A teologia tradicional discutiu a possibilidade da queda em termos de potuit peccari de Adão - sua liberdade para pecar.
 Não se via essa liberdade em unidade com a estrutura total de sua liberdade e, portanto, ela era considerada como um dom divino questionável (isto é, Adão tinha ou não liberdade de pecar sem a tentação da serpente, pecar por se próprio?).
 Calvino acreditava que a liberdade para cair era uma fraqueza do ser humano, lamentável do ponto de vista da sua felicidade, já que significava condenação eterna para a maioriados seres humanos (p. ex., para todos os pagãos)!
Esse dom somente é compreensível do ponto de vista da glória divina, do fato de que Deus decidiu revelar Sua majestade não só através da salvação dos seres humanos, mas também através de sua condenação (só é compreendido segundo a dupla predestinação pois, algo tão mal quanto a condenação eterna, só seria compreensível se colaborasse a um benefício maior, no caso, aprofundar a percepção da Majestade Infinita de Deus)!
Mas a liberdade para se afastar de Deus é uma qualidade da estrutura da liberdade como tal (todo ser que tem liberdade, inevitavelmente, se afastará da Divindade, isto é, inevitavelmente cairá, pois tomará alguma decisão livre e contrária ao Criador, embora essa decisão é condicionada por um contexto prévio)!
 A possibilidade da queda depende de todas as qualidades da liberdade humana consideradas em sua unidade. 
Simbolicamente falando, é a imagem de Deus no ser humano que possibilita a queda (só quem decide e não age por impulso, quem não age por necessidade, semelhantemente, à Divindade, poderá cair) !
 Só aquele que é imagem de Deus tem o poder de separar-se de Deus (só quem é imagem de Deus tem capacidade de deliberar ainda que dentro de uma constelação prévia de fatores condicionantes). 
Sua grandeza é, ao mesmo tempo, sua fraqueza (nossa dignidade nos traz nossa miséria, isto é um grande paradoxo da existência) !
 Nem mesmo Deus poderia eliminar uma sem eliminar a outra (cognitivamente falando o Ser não pode aniquilar suas características sem, concomitantemente, nessa aniquilação, indo perdendo qualidades de ‘Ser o mesmo Ser’. Aquilo que se modifica, por definição, já não é o mesmo na medida da modificação e, no caso, a Divindade é caracteristicamente livre: ser imagem de Deus é ser livre, semelhantemente a esta imagem)! 
E se o ser humano não tivesse recebido essa possibilidade, ele teria sido uma coisa entre outras coisas, incapaz de servir a glória divina, seja na salvação ou na condenação (um objeto ao qual coloque-o nos céus ou nas trevas: onde o colocar aí ficará não colaborando em nada a este destino final!). 
Por isso, a doutrina da queda sempre foi tratada como a doutrina da queda do ser humano, embora também tenha sido considerada como um evento cósmico (a queda humana, ocorreu em um universo no qual estava inserida a imperfeição e contingência criatural.
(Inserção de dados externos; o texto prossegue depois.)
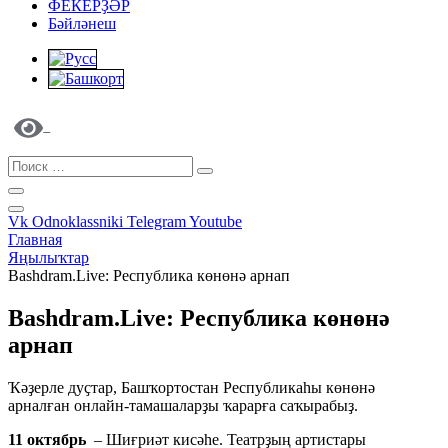
ФЕКЕРҘӘР
Бәйләнеш
Vk
Odnoklassniki
Telegram
Youtube
Главная
Яңылыҡтар
Bashdram.Live: Республика көнөнә арнап
Bashdram.Live: Республика көнөнә
арнап
Ҡәҙерле дуҫтар, Башҡортостан Республикаһы көнөнә
арналған онлайн-тамашаларҙы ҡарарға саҡырабыҙ.
11 октябрь
– Шиғриәт кисәһе. Театрҙың артистары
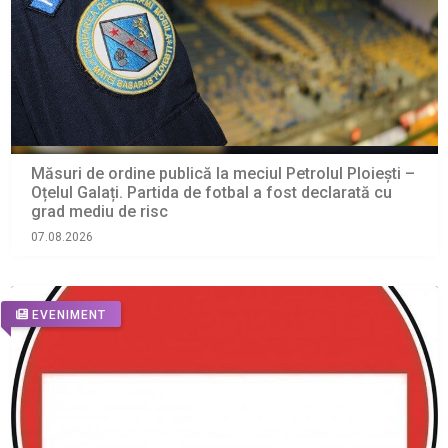
Măsuri de ordine publică la meciul Petrolul Ploiești –
Oțelul Galați. Partida de fotbal a fost declarată cu
grad mediu de risc
07.08.2026
EVENIMENT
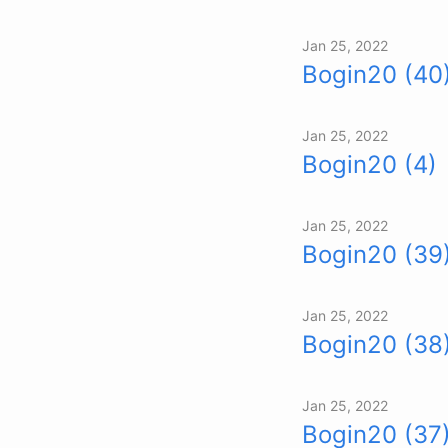
Jan 25, 2022
Bogin20 (40
Jan 25, 2022
Bogin20 (4)
Jan 25, 2022
Bogin20 (39
Jan 25, 2022
Bogin20 (38
Jan 25, 2022
Bogin20 (37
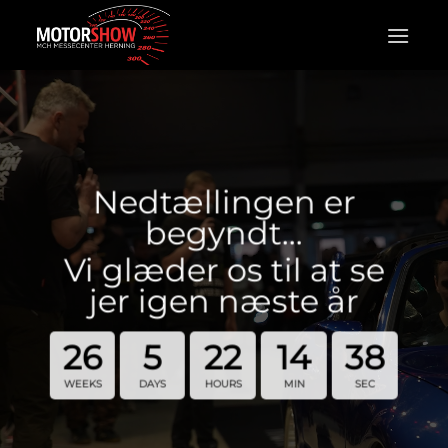
Fortsæt
til
indhold
Nedtællingen er
begyndt…
Vi glæder os til at se
jer igen næste år
26
5
22
14
38
WEEKS
DAYS
HOURS
MIN
SEC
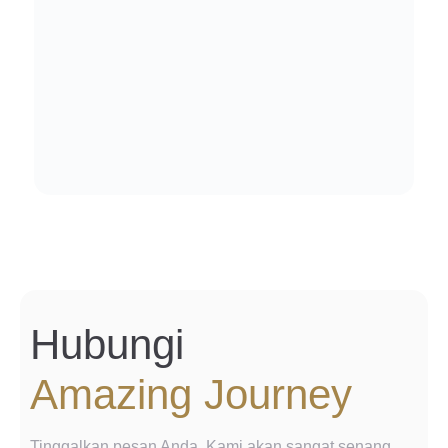
Hubungi
Amazing Journey
Tinggalkan pesan Anda. Kami akan sangat senang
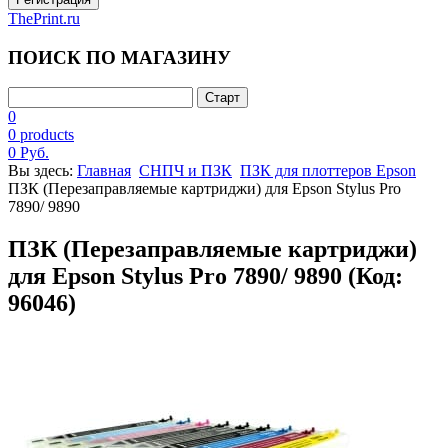
ThePrint.ru
ПОИСК ПО МАГАЗИНУ
0
0 products
0 Руб.
Вы здесь:
Главная
СНПЧ и ПЗК
ПЗК для плоттеров Epson
ПЗК (Перезаправляемые картриджи) для Epson Stylus Pro
7890/ 9890
ПЗК (Перезаправляемые картриджи)
для Epson Stylus Pro 7890/ 9890
(Код:
96046
)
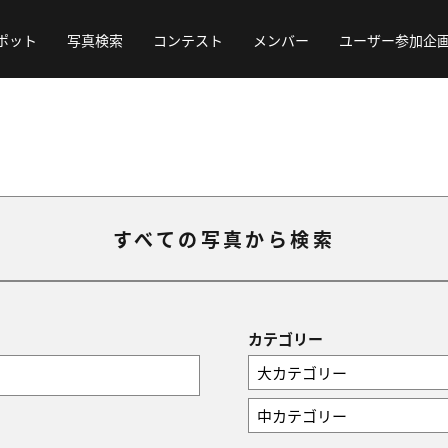
ポット
写真検索
コンテスト
メンバー
ユーザー参加企
すべての写真から検索
カテゴリー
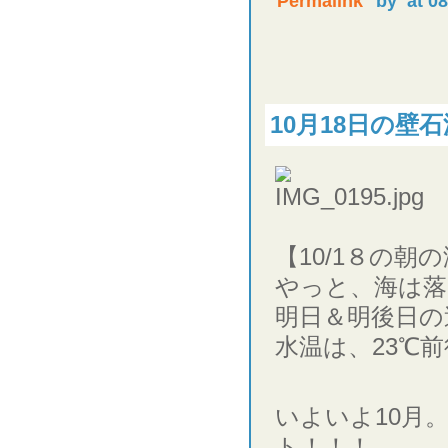
Permalink
by
at 0
10月18日の壁石
【10/1８の朝
やっと、海は落
明日＆明後日の
水温は、23℃
いよいよ10月
ト！！！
A queda do cosmos é evento transcendente, pois este deve ter existência autônoma, separado, mas não independente, do Criador. Suscitando uma dinâmica dos objetos com estados e movimentos autônomos, embora finitos, limitados e condicionados a leis prévias. Mudanças e deterioração progressivas, e isto caracteriza toda criação: a dinâmica própria dos seres, separada da atuação Divina. Esta caracteriza a queda transcendente da criação e neste contexto está correlacionada à queda humana!).
Tillich, Paul. Teologia Sistemática, 6ª Ed. Revista, 2005. Vol. 2: A existência e o Cristo; Parte 3: A existência e o Cristo, Cap. I: Tomo B: A transição da essência a existência e o símbolo da “queda”, parte 2: A liberdade infinita como possibilidade da transição da essência a existência, págs.: 326-328.